- TASK A
Please put the lines of the records below, from kingdom down to common name, into a numbered list without blank lines, and leave out the pictures.

New Zealand Dollar To Take Cues From Risk Trends, Rate Expectations
Fundamental Forecast for New Zealand Dollar: Bearish
- NZDUSD Creeps Towards 8080 Fibonacci Level
- NZDUSD: Prices Nearing Major Resistance Cluster
- NZD/USD Classic Technical Report 07.06.2012
The New Zealand dollar struggled to hold above the 0.8000 figure as market participants scaled back their appetite for risk and the high-yielding currency may track lower in the days ahead should the fight to safety gather pace. As the economic docket remains fairly light for the following week, we should see risk sentiment dictate price action for the NZDUSD, but easing bets for lower borrowing costs may increase the kiwi’s appeal as policy makers strike an improved outlook for the region.

- RECORDS FOR THE EXERCISE
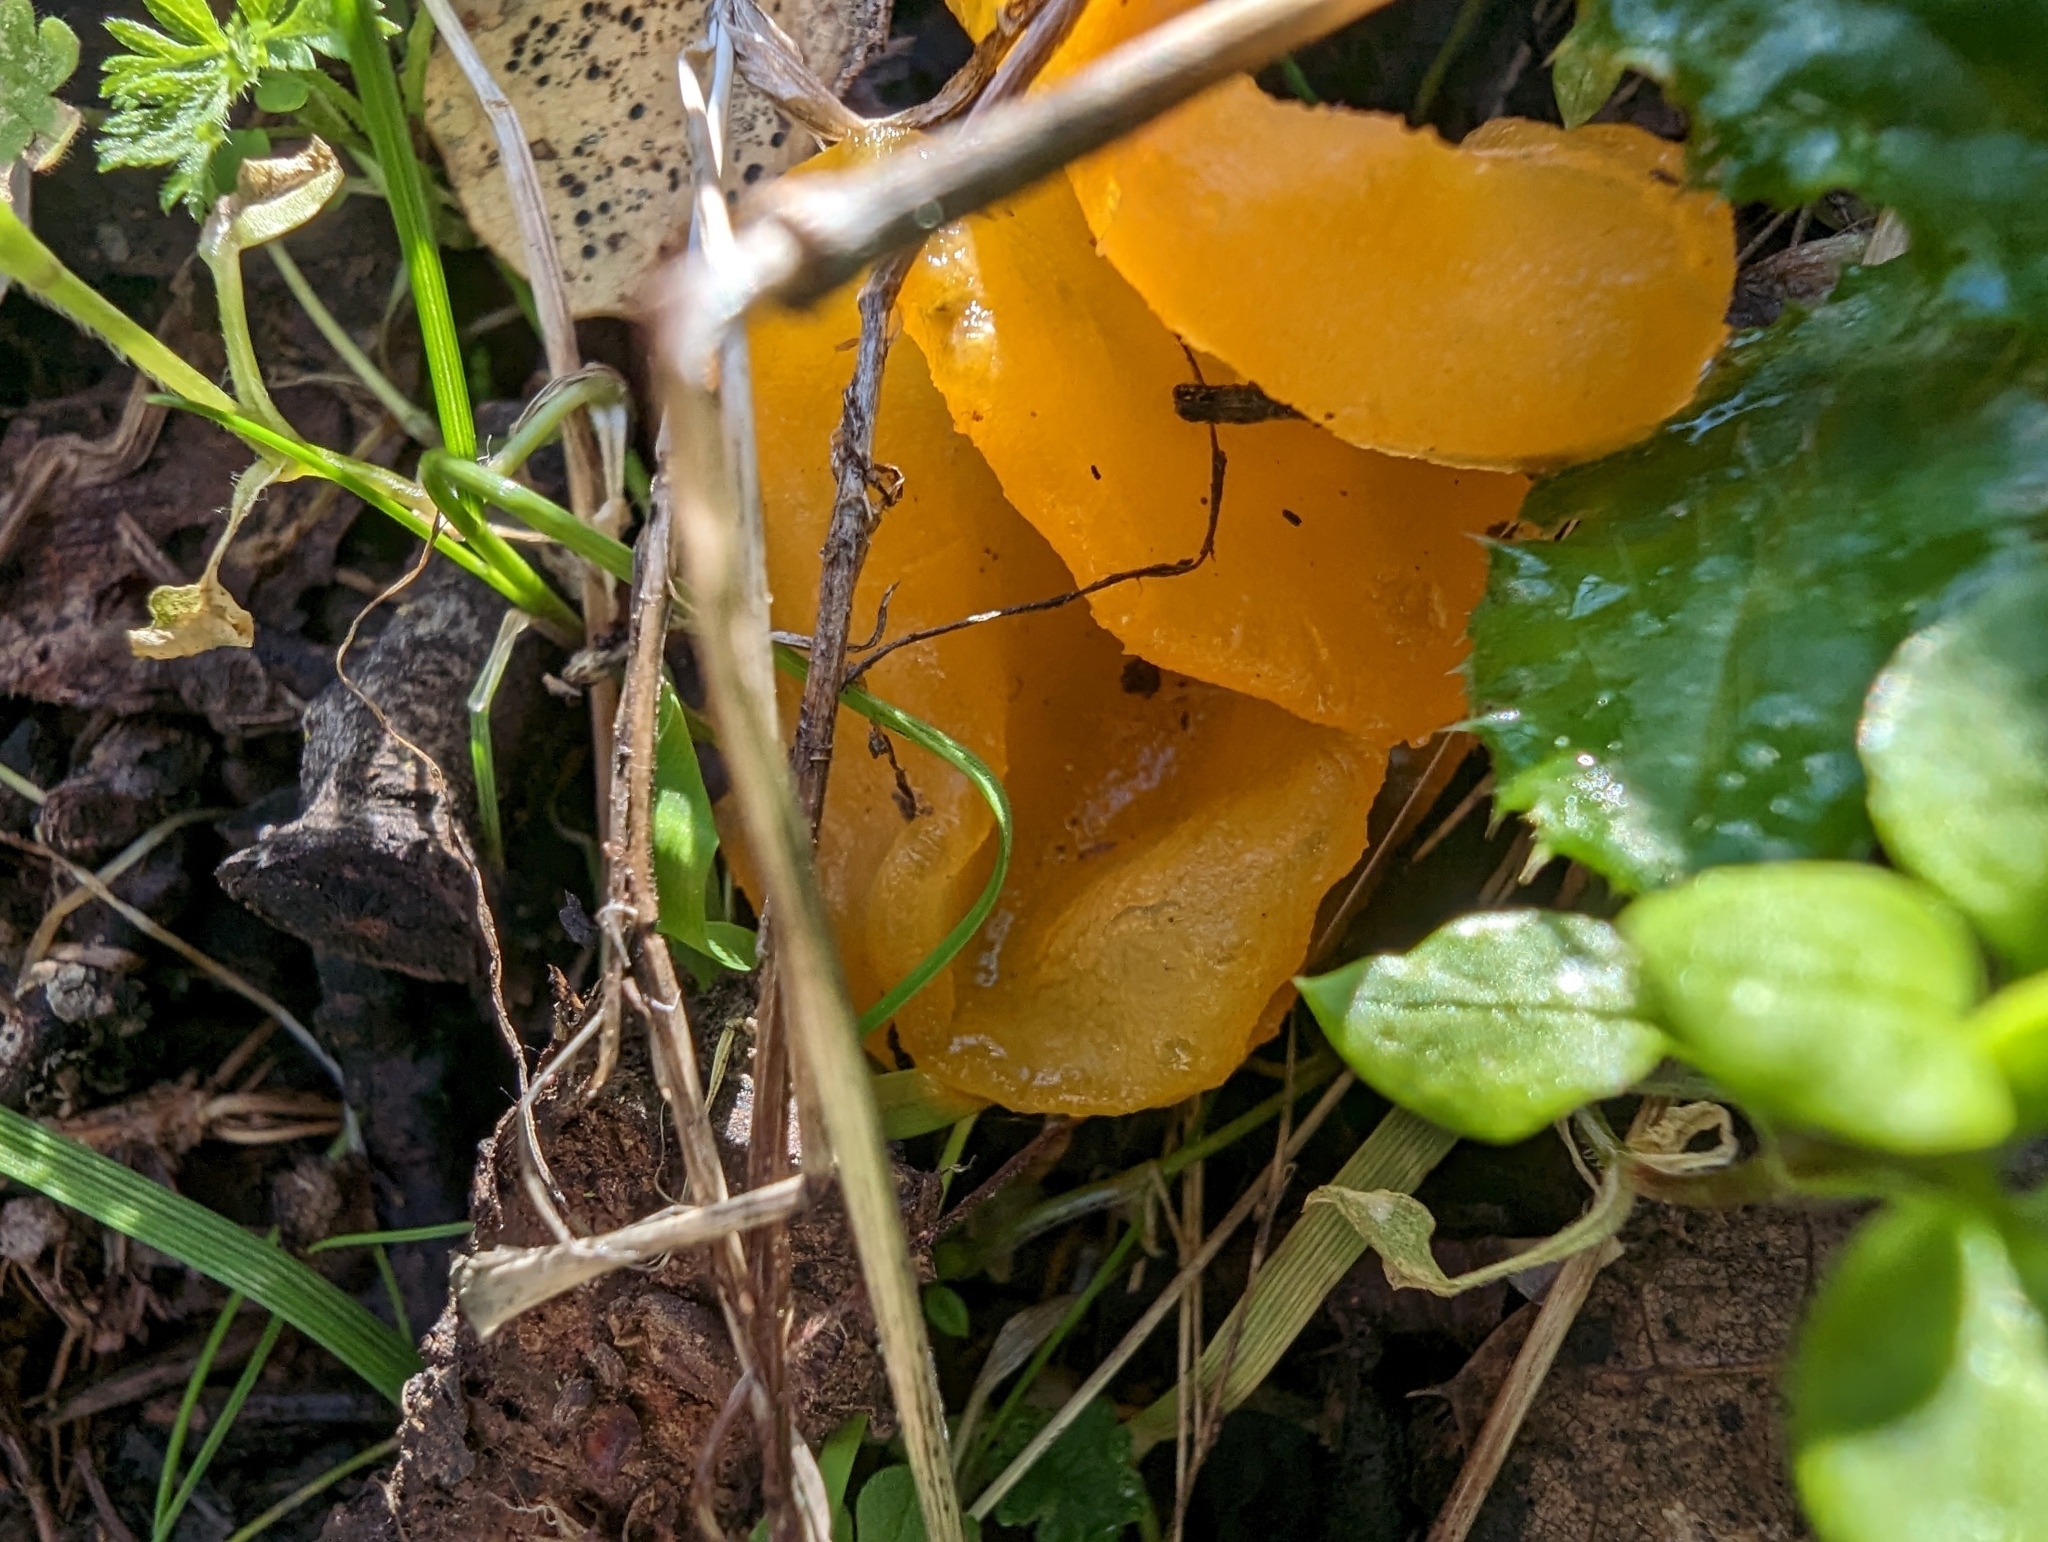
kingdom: Fungi
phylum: Basidiomycota
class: Tremellomycetes
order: Tremellales
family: Naemateliaceae
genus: Naematelia
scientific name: Naematelia aurantia
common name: Golden ear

- TASK B
Which headlines appear as bullet points in the New Zealand dollar text?

- EXPECTED OUTPUT A
1. kingdom: Fungi
2. phylum: Basidiomycota
3. class: Tremellomycetes
4. order: Tremellales
5. family: Naemateliaceae
6. genus: Naematelia
7. scientific name: Naematelia aurantia
8. common name: Golden ear

- EXPECTED OUTPUT B
- NZDUSD Creeps Towards 8080 Fibonacci Level
- NZDUSD: Prices Nearing Major Resistance Cluster
- NZD/USD Classic Technical Report 07.06.2012